Welche Überlegungen stellen die politisch Verantwortlichen für die Zeit nach den Ferien an? Die KMK-Präsidentin Hubig aus Rheinland-Pfalz will die Abstandsregeln in den Schulen abschaffen und den Unterricht nach den Ferien „normal“ hochfahren. In einigen Bundesländern hat man Ähnliches vor oder ist bereits in den Grundschulen damit gestartet. Auch Senator Rabe hat sich schon einige Male in der Presse in dieser Weise geäußert. Als Begründung werden keine neuen Erkenntnisse über das Ansteckungsverhalten oder Krankheitsverläufe von Kindern und Jugendlichen benannt. Auch die weitere Öffnung der Kitas in Hamburg kommt schneller als geplant. Ab dem 18.6.2020 soll es in einen eingeschränkten Regelbetrieb gehen. Leider hat man die erst am 4.6.2020 gemachten erweiterten Öffnungen noch nicht auswerten können. Der Wettlauf der Bundesländer um die schnellsten Öffnungen hat begonnen. Hoffentlich geht dies am Ende nicht nach hinten los. In Rheinland-Pfalz mussten erste Schulen geschlossen werden, weil Schüler*innen und Pädagog*innen sich mit dem Corona-Virus infiziert haben. Ebenso gibt es in Hessen Schulen die deshalb geschlossen wurden oder größere Gruppen in Quarantäne gehen mussten. Am 4.6. war in der Süddeutschen Zeitung und am 7.6. in der Frankfurter Allgemeine davon berichtet worden, dass in Israel nach einem schnellen Shutdown und strikten Einschränkungen die Schulen im Mai wieder geöffnet wurden; ab 3. Mai für ca. 60% der Schüler*innen (aller Schulformen) und ab Mitte Mai für alle Schüler*innen. Es besteht Maskenpflicht. Nun Anfang Juni mehren sich die Covid-19-Fälle bei den Schüler*innen. 87 Schulen in 30 Orten mussten wieder geschlossen werden. Es wird befürchtet, dass es zu einer zweiten heftigen Ansteckungswelle kommt und dies zu einem zweiten Shutdown führen kann.

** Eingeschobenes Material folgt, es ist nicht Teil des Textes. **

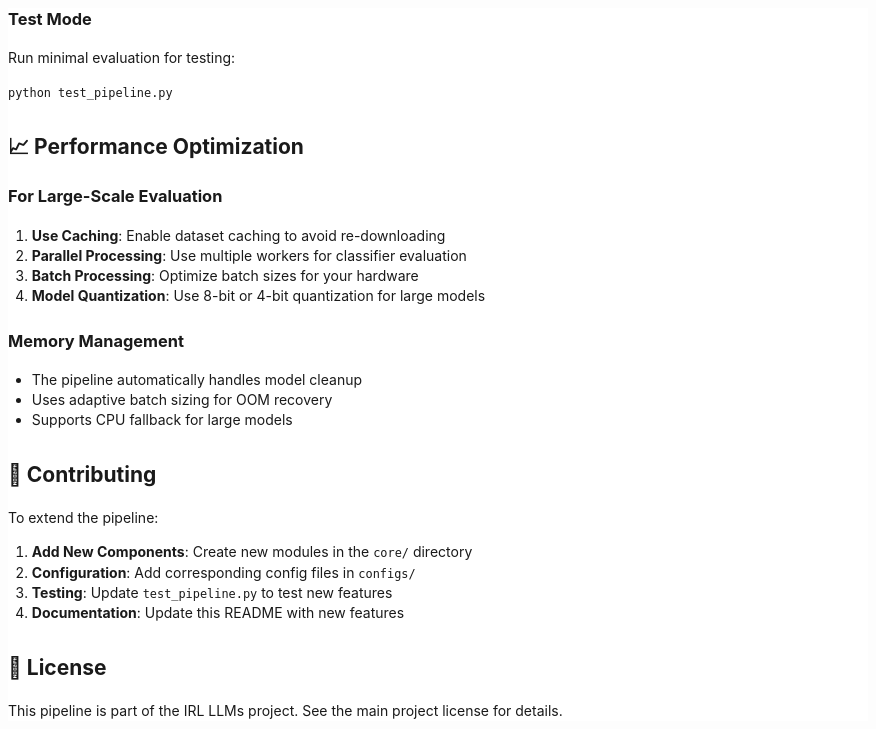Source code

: ### Test Mode

Run minimal evaluation for testing:
```bash
python test_pipeline.py
```

## 📈 Performance Optimization

### For Large-Scale Evaluation

1. **Use Caching**: Enable dataset caching to avoid re-downloading
2. **Parallel Processing**: Use multiple workers for classifier evaluation
3. **Batch Processing**: Optimize batch sizes for your hardware
4. **Model Quantization**: Use 8-bit or 4-bit quantization for large models

### Memory Management

- The pipeline automatically handles model cleanup
- Uses adaptive batch sizing for OOM recovery
- Supports CPU fallback for large models

## 🤝 Contributing

To extend the pipeline:

1. **Add New Components**: Create new modules in the `core/` directory
2. **Configuration**: Add corresponding config files in `configs/`
3. **Testing**: Update `test_pipeline.py` to test new features
4. **Documentation**: Update this README with new features

## 📝 License

This pipeline is part of the IRL LLMs project. See the main project license for details. 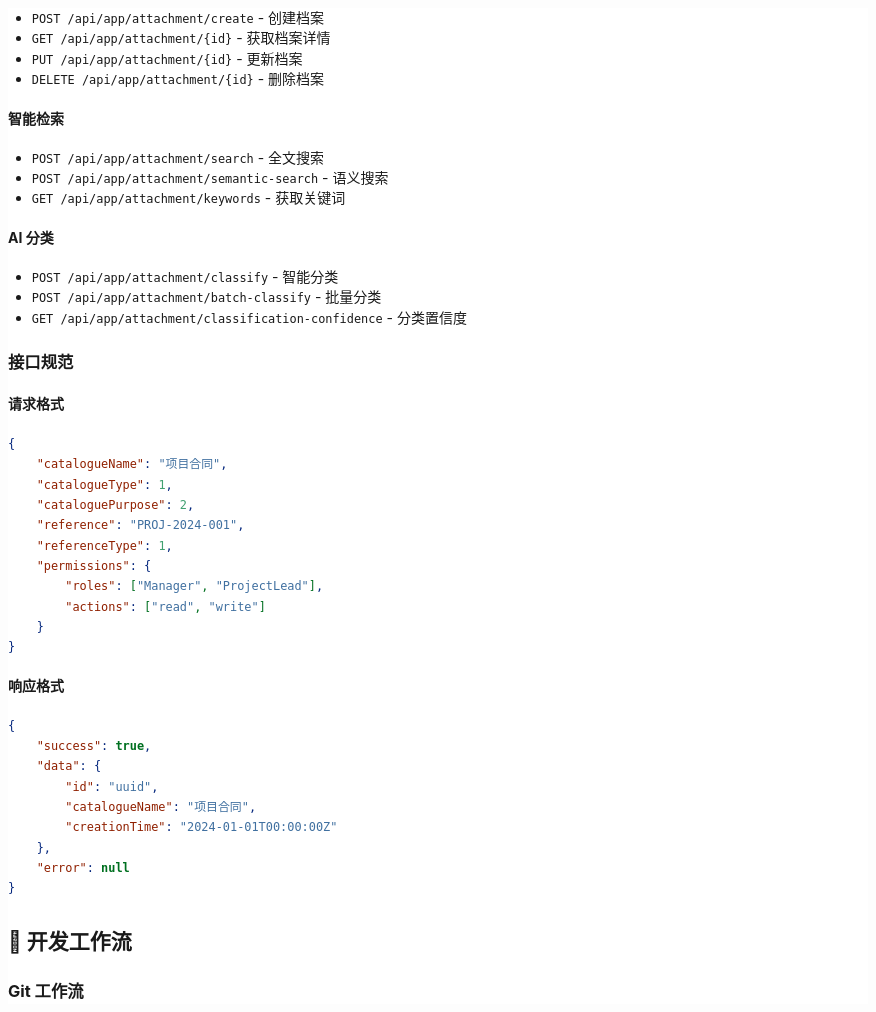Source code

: -   `POST /api/app/attachment/create` - 创建档案
-   `GET /api/app/attachment/{id}` - 获取档案详情
-   `PUT /api/app/attachment/{id}` - 更新档案
-   `DELETE /api/app/attachment/{id}` - 删除档案

#### 智能检索

-   `POST /api/app/attachment/search` - 全文搜索
-   `POST /api/app/attachment/semantic-search` - 语义搜索
-   `GET /api/app/attachment/keywords` - 获取关键词

#### AI 分类

-   `POST /api/app/attachment/classify` - 智能分类
-   `POST /api/app/attachment/batch-classify` - 批量分类
-   `GET /api/app/attachment/classification-confidence` - 分类置信度

### 接口规范

#### 请求格式

```json
{
    "catalogueName": "项目合同",
    "catalogueType": 1,
    "cataloguePurpose": 2,
    "reference": "PROJ-2024-001",
    "referenceType": 1,
    "permissions": {
        "roles": ["Manager", "ProjectLead"],
        "actions": ["read", "write"]
    }
}
```

#### 响应格式

```json
{
    "success": true,
    "data": {
        "id": "uuid",
        "catalogueName": "项目合同",
        "creationTime": "2024-01-01T00:00:00Z"
    },
    "error": null
}
```

## 🔄 开发工作流

### Git 工作流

Aus Hamburg hört man gerüchteweise, dass die BSB mit einer 20köpfigen Arbeitsgruppe an den Vorbereitungen für den Wiederstart der Schulen nach den Ferien arbeitet. Man hört es soll keine einzige Praktikerin bzw. kein einziger Praktiker aus den Schulen dabei sein. Das lässt nichts Gutes ahnen und zeigt einmal mehr, dass die Beteiligung von Schulen, Schulgemeinschaften und Interessenvertretungen nicht gewollt wird.
Für die GEW heißt es weiterhin die Interessen der Beschäftigten in Kita und Schule zu vertreten und dabei natürlich die Kinder und Jugendlichen nicht aus den Augen zu verlieren. Dieser Gratwanderung stellen wir uns weiterhin, damit die Gesundheit aller geschützt wird.